Start of Block

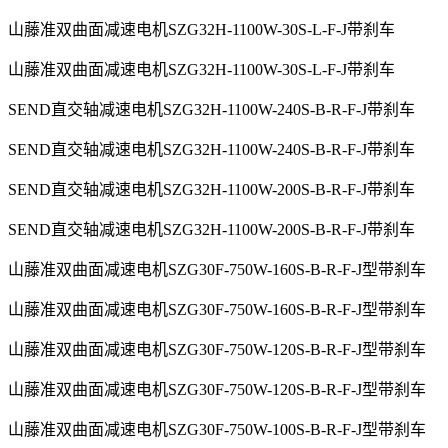
山藤准双曲面减速电机SZG32H-1100W-30S-L-F-J带刹车
山藤准双曲面减速电机SZG32H-1100W-30S-L-F-J带刹车
SEND直交轴减速电机SZG32H-1100W-240S-B-R-F-J带刹车
SEND直交轴减速电机SZG32H-1100W-240S-B-R-F-J带刹车
SEND直交轴减速电机SZG32H-1100W-200S-B-R-F-J带刹车
SEND直交轴减速电机SZG32H-1100W-200S-B-R-F-J带刹车
山藤准双曲面减速电机SZG30F-750W-160S-B-R-F-J型带刹车
山藤准双曲面减速电机SZG30F-750W-160S-B-R-F-J型带刹车
山藤准双曲面减速电机SZG30F-750W-120S-B-R-F-J型带刹车
山藤准双曲面减速电机SZG30F-750W-120S-B-R-F-J型带刹车
山藤准双曲面减速电机SZG30F-750W-100S-B-R-F-J型带刹车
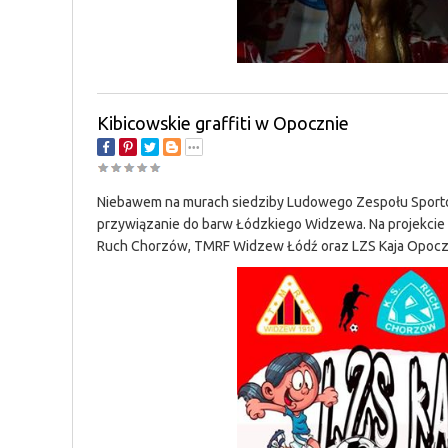
Kibicowskie graffiti w Opocznie
Niebawem na murach siedziby Ludowego Zespołu Sportow
przywiązanie do barw Łódzkiego Widzewa. Na projekcie
Ruch Chorzów, TMRF Widzew Łódź oraz LZS Kaja Opoczn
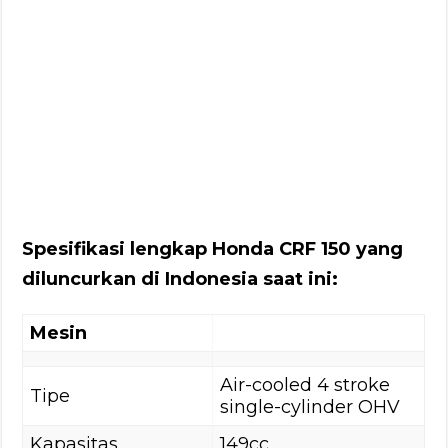
Spesifikasi lengkap Honda CRF 150 yang
diluncurkan di Indonesia saat ini:
Mesin
Air-cooled 4 stroke
Tipe
single-cylinder OHV
Kapasitas
149cc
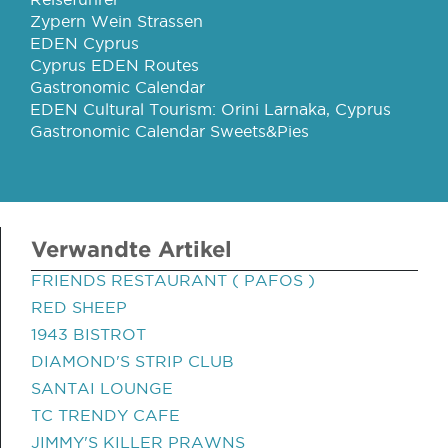
Zypern Wein Strassen
EDEN Cyprus
Cyprus EDEN Routes
Gastronomic Calendar
EDEN Cultural Tourism: Orini Larnaka, Cyprus
Gastronomic Calendar Sweets&Pies
Verwandte Artikel
FRIENDS RESTAURANT ( PAFOS )
RED SHEEP
1943 BISTROT
DIAMOND'S STRIP CLUB
SANTAI LOUNGE
TC TRENDY CAFE
JIMMY'S KILLER PRAWNS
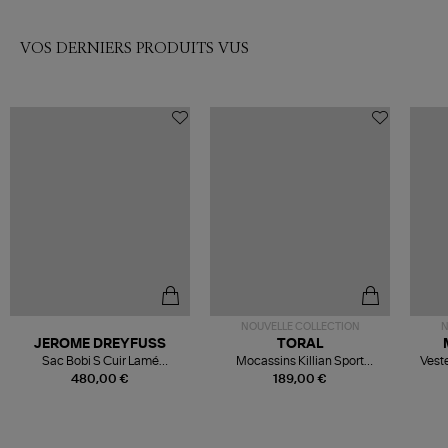
VOS DERNIERS PRODUITS VUS
NOUVELLE COLLECTION
N
JEROME DREYFUSS
TORAL
Sac Bobi S Cuir Lamé
Mocassins Killian Sport
Veste
Champagne
Mousse
480,00 €
189,00 €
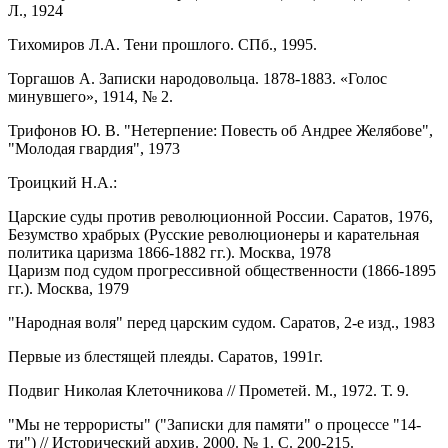
Л., 1924
Тихомиров Л.А. Тени прошлого. СПб., 1995.
Торгашов А. Записки народовольца. 1878-1883. «Голос
минувшего», 1914, № 2.
Трифонов Ю. В. "Нетерпение: Повесть об Андрее Желябове",
"Молодая гвардия", 1973
Троицкий Н.А.:
Царские суды против революционной России. Саратов, 1976,
Безумство храбрых (Русские революционеры и карательная
политика царизма 1866-1882 гг.). Москва, 1978
Царизм под судом прогрессивной общественности (1866-1895
гг.). Москва, 1979
"Народная воля" перед царским судом. Саратов, 2-е изд., 1983
Первые из блестящей плеяды. Саратов, 1991г.
Подвиг Николая Клеточникова // Прометей. М., 1972. Т. 9.
"Мы не террористы" ("Записки для памяти" о процессе "14-
ти") // Исторический архив. 2000. № 1. С. 200-215.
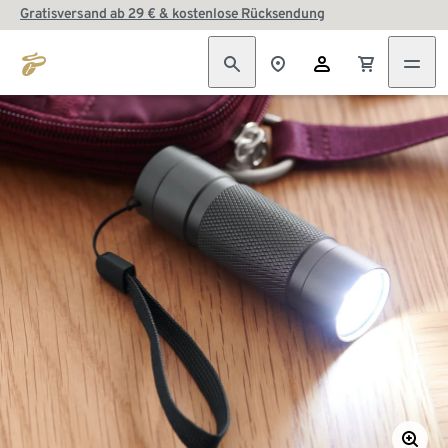
Gratisversand ab 29 € & kostenlose Rücksendung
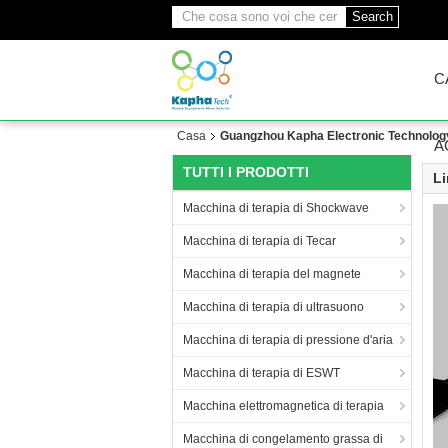
Search
C
Casa
Guangzhou Kapha Electronic Technology 
A
TUTTI I PRODOTTI
Li
Macchina di terapia di Shockwave
Macchina di terapia di Tecar
Macchina di terapia del magnete
Macchina di terapia di ultrasuono
Macchina di terapia di pressione d'aria
Macchina di terapia di ESWT
Macchina elettromagnetica di terapia
Macchina di congelamento grassa di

End of Block

Exercise requirements: Leave the images out. Set down all of the material above exactly.

Solved exercise:
山藤准双曲面减速电机SZG32H-1100W-30S-L-F-J带刹车
山藤准双曲面减速电机SZG32H-1100W-30S-L-F-J带刹车
SEND直交轴减速电机SZG32H-1100W-240S-B-R-F-J带刹车
SEND直交轴减速电机SZG32H-1100W-240S-B-R-F-J带刹车
SEND直交轴减速电机SZG32H-1100W-200S-B-R-F-J带刹车
SEND直交轴减速电机SZG32H-1100W-200S-B-R-F-J带刹车
山藤准双曲面减速电机SZG30F-750W-160S-B-R-F-J型带刹车
山藤准双曲面减速电机SZG30F-750W-160S-B-R-F-J型带刹车
山藤准双曲面减速电机SZG30F-750W-120S-B-R-F-J型带刹车
山藤准双曲面减速电机SZG30F-750W-120S-B-R-F-J型带刹车
山藤准双曲面减速电机SZG30F-750W-100S-B-R-F-J型带刹车
Kibicowskie graffiti w Opocznie
Niebawem na murach siedziby Ludowego Zespołu Sportow
przywiązanie do barw Łódzkiego Widzewa. Na projekcie
Ruch Chorzów, TMRF Widzew Łódź oraz LZS Kaja Opoczn
Spesifikasi lengkap Honda CRF 150 yang
diluncurkan di Indonesia saat ini:
Mesin
Air-cooled 4 stroke
Tipe
single-cylinder OHV
Kapasitas
149cc
Zypern Wein Strassen
EDEN Cyprus
Cyprus EDEN Routes
Gastronomic Calendar
EDEN Cultural Tourism: Orini Larnaka, Cyprus
Gastronomic Calendar Sweets&Pies
Verwandte Artikel
FRIENDS RESTAURANT ( PAFOS )
RED SHEEP
1943 BISTROT
DIAMOND'S STRIP CLUB
SANTAI LOUNGE
TC TRENDY CAFE
JIMMY'S KILLER PRAWNS
VOS DERNIERS PRODUITS VUS
NOUVELLE COLLECTION
N
JEROME DREYFUSS
TORAL
Sac Bobi S Cuir Lamé
Mocassins Killian Sport
Veste
Champagne
Mousse
480,00 €
189,00 €
Л., 1924
Тихомиров Л.А. Тени прошлого. СПб., 1995.
Торгашов А. Записки народовольца. 1878-1883. «Голос
минувшего», 1914, № 2.
Трифонов Ю. В. "Нетерпение: Повесть об Андрее Желябове",
"Молодая гвардия", 1973
Троицкий Н.А.:
Царские суды против революционной России. Саратов, 1976,
Безумство храбрых (Русские революционеры и карательная
политика царизма 1866-1882 гг.). Москва, 1978
Царизм под судом прогрессивной общественности (1866-1895
гг.). Москва, 1979
"Народная воля" перед царским судом. Саратов, 2-е изд., 1983
Первые из блестящей плеяды. Саратов, 1991г.
Подвиг Николая Клеточникова // Прометей. М., 1972. Т. 9.
"Мы не террористы" ("Записки для памяти" о процессе "14-
ти") // Исторический архив. 2000. № 1. С. 200-215.
Gratisversand ab 29 € & kostenlose Rücksendung
Search
C
Casa
Guangzhou Kapha Electronic Technology 
A
TUTTI I PRODOTTI
Li
Macchina di terapia di Shockwave
Macchina di terapia di Tecar
Macchina di terapia del magnete
Macchina di terapia di ultrasuono
Macchina di terapia di pressione d'aria
Macchina di terapia di ESWT
Macchina elettromagnetica di terapia
Macchina di congelamento grassa di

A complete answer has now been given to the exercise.